[REQUIRED WORK] Write each line again exactly as it is, from the opening line of the records below through the one containing "Что это значит на практике?", and add nothing.

[TASK INPUTS]
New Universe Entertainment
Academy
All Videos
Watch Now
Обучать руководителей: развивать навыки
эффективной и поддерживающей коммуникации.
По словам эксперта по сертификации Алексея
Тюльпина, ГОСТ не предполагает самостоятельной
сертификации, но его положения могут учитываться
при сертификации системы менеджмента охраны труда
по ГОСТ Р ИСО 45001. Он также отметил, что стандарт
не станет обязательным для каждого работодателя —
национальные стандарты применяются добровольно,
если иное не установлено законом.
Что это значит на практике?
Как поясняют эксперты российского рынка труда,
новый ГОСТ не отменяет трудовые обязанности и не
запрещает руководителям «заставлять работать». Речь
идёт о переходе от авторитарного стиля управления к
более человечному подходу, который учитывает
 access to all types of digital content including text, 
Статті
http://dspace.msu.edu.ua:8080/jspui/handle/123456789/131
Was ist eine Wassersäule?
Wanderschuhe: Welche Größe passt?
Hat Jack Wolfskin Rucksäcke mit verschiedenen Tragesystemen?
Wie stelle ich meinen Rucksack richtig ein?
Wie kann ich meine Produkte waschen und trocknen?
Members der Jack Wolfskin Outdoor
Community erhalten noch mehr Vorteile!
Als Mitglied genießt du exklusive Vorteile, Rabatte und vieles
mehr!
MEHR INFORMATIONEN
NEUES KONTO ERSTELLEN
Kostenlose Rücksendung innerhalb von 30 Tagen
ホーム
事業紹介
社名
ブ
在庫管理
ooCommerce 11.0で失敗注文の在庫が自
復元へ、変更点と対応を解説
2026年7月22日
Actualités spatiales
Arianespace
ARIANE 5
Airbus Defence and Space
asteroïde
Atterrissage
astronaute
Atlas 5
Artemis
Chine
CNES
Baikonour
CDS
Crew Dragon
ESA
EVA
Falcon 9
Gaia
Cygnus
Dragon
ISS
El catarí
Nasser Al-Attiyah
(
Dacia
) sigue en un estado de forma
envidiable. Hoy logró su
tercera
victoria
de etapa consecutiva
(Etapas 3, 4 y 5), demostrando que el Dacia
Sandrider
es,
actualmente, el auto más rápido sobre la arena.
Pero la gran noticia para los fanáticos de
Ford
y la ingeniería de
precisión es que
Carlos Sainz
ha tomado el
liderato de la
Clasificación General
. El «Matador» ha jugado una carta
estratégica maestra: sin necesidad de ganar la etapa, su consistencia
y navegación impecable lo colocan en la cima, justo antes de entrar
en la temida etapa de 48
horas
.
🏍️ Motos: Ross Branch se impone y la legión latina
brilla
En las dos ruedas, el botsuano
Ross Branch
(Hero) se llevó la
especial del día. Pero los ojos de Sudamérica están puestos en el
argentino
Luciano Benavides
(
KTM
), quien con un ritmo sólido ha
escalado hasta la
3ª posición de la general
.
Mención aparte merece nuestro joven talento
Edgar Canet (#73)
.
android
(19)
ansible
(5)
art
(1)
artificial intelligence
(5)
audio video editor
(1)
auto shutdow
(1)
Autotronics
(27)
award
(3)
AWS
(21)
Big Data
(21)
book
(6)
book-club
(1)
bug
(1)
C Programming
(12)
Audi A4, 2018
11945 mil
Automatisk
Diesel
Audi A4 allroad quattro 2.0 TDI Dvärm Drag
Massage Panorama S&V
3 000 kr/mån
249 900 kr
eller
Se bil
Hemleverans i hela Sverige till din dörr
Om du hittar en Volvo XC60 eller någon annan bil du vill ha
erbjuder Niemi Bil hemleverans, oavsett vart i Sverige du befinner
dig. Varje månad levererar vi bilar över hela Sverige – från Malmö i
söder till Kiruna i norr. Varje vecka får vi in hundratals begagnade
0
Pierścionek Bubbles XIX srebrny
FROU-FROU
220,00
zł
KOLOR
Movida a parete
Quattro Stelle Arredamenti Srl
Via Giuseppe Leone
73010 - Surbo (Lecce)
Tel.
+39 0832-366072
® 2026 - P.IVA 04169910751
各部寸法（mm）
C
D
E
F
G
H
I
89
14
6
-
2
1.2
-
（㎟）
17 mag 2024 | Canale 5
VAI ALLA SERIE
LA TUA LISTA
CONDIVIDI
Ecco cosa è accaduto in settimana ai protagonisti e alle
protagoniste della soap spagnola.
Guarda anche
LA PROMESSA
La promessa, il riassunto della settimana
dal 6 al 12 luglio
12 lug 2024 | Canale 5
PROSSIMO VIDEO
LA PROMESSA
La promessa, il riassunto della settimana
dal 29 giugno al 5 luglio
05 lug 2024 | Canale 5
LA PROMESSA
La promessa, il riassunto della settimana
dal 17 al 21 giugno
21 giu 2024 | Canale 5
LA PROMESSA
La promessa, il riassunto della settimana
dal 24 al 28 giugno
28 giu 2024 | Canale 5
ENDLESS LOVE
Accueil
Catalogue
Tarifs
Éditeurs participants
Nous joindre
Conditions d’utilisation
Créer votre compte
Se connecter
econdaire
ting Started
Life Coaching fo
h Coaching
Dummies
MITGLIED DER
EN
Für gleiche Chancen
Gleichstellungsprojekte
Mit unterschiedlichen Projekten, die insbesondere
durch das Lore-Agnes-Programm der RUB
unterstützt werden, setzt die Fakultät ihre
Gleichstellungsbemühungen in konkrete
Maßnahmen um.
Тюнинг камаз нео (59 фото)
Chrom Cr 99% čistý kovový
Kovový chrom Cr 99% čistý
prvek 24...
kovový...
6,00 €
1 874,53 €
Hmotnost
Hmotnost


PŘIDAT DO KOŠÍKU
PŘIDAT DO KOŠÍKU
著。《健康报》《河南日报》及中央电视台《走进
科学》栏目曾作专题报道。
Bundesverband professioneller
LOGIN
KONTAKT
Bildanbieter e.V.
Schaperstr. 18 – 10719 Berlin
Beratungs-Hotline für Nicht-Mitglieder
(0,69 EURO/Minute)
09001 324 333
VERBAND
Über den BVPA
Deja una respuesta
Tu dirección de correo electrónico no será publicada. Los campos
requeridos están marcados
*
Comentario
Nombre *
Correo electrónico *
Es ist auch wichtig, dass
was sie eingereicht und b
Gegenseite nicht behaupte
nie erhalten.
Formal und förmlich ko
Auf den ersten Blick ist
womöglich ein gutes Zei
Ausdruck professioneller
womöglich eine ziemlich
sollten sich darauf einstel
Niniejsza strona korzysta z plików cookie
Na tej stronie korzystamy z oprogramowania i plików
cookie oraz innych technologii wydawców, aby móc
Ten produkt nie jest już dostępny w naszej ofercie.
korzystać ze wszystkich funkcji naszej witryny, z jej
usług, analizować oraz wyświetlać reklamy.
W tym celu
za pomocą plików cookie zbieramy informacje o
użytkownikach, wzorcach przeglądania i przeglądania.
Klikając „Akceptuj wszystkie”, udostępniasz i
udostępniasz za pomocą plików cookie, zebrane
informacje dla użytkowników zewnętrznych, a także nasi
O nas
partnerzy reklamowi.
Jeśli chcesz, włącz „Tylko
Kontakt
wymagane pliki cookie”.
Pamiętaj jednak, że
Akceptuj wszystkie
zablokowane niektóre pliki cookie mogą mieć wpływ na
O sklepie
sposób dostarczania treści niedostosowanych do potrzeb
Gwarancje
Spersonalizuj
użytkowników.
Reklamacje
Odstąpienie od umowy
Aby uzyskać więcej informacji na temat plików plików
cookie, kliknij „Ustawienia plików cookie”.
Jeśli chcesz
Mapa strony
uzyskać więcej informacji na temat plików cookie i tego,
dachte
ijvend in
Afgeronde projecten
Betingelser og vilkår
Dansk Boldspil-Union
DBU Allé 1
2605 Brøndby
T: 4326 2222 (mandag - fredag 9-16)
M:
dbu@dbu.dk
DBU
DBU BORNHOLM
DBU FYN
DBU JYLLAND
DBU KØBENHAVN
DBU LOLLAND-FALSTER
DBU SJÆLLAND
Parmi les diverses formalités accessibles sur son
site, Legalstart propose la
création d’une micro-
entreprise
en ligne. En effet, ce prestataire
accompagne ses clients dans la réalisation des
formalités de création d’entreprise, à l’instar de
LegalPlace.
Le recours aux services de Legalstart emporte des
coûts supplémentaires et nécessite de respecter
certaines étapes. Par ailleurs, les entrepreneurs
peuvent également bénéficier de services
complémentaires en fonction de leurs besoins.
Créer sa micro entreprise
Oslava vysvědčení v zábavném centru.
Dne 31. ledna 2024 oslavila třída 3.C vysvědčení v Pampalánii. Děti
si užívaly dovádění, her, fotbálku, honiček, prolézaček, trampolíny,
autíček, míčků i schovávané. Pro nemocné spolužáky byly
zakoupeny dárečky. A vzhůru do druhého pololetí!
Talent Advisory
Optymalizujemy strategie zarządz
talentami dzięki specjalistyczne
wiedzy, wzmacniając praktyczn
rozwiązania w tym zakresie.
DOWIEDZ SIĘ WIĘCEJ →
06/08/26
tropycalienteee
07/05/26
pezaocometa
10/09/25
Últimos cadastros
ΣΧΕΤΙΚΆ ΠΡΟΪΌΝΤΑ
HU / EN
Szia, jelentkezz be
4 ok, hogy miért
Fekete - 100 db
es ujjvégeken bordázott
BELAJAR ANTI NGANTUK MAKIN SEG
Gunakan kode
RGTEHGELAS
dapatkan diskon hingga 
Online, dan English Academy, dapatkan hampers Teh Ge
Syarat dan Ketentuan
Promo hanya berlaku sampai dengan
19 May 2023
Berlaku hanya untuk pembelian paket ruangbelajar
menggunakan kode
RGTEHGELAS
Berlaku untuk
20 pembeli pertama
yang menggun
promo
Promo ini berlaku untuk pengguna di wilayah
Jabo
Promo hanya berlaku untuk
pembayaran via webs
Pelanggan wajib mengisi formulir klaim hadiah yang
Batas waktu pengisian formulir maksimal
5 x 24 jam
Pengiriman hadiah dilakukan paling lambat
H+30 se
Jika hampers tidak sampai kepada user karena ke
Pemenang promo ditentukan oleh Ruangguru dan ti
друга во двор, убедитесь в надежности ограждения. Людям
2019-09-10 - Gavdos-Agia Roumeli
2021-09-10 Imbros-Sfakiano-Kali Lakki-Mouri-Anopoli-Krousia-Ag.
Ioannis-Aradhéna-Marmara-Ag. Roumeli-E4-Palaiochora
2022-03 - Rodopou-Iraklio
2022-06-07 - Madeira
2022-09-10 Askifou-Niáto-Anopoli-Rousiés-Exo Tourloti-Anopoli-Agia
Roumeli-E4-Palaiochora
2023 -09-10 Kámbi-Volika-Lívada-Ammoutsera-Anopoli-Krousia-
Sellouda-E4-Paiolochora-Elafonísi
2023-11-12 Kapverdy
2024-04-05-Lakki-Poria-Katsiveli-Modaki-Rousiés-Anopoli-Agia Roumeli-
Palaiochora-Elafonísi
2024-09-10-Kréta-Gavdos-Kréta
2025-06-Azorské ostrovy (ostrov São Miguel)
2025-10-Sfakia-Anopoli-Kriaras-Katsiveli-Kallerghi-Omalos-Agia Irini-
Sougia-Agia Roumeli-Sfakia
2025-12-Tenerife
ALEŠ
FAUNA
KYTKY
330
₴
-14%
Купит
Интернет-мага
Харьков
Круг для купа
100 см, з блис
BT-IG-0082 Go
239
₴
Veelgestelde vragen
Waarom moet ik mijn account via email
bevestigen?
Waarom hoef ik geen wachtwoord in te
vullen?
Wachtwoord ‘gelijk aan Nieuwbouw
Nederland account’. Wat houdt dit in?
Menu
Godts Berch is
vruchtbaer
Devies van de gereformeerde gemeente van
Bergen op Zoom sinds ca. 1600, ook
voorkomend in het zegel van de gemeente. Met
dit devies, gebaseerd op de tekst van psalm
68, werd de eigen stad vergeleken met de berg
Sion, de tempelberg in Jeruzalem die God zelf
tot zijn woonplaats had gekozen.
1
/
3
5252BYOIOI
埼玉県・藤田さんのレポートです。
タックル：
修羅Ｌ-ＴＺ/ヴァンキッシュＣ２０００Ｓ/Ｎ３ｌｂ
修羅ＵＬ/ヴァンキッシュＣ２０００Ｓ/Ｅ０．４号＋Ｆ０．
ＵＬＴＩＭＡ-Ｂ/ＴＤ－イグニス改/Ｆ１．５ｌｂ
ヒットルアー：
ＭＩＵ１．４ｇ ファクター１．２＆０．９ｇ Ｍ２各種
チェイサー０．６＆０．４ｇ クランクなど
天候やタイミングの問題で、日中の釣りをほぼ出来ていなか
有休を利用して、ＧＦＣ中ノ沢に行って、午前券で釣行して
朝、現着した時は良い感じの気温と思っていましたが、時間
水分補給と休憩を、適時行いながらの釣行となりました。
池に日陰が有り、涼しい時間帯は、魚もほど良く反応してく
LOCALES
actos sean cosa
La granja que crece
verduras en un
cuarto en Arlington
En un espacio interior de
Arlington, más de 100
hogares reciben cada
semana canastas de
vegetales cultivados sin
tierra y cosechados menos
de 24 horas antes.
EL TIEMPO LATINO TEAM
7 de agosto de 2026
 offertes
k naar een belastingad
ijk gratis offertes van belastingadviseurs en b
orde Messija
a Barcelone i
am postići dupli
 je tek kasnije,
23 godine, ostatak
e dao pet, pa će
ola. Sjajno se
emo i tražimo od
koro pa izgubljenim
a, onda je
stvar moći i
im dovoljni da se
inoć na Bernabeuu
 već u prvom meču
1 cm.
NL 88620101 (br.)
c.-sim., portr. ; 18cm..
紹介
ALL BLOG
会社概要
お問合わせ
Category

[SOLUTION FOR THIS PROBLEM]
New Universe Entertainment
Academy
All Videos
Watch Now
Обучать руководителей: развивать навыки
эффективной и поддерживающей коммуникации.
По словам эксперта по сертификации Алексея
Тюльпина, ГОСТ не предполагает самостоятельной
сертификации, но его положения могут учитываться
при сертификации системы менеджмента охраны труда
по ГОСТ Р ИСО 45001. Он также отметил, что стандарт
не станет обязательным для каждого работодателя —
национальные стандарты применяются добровольно,
если иное не установлено законом.
Что это значит на практике?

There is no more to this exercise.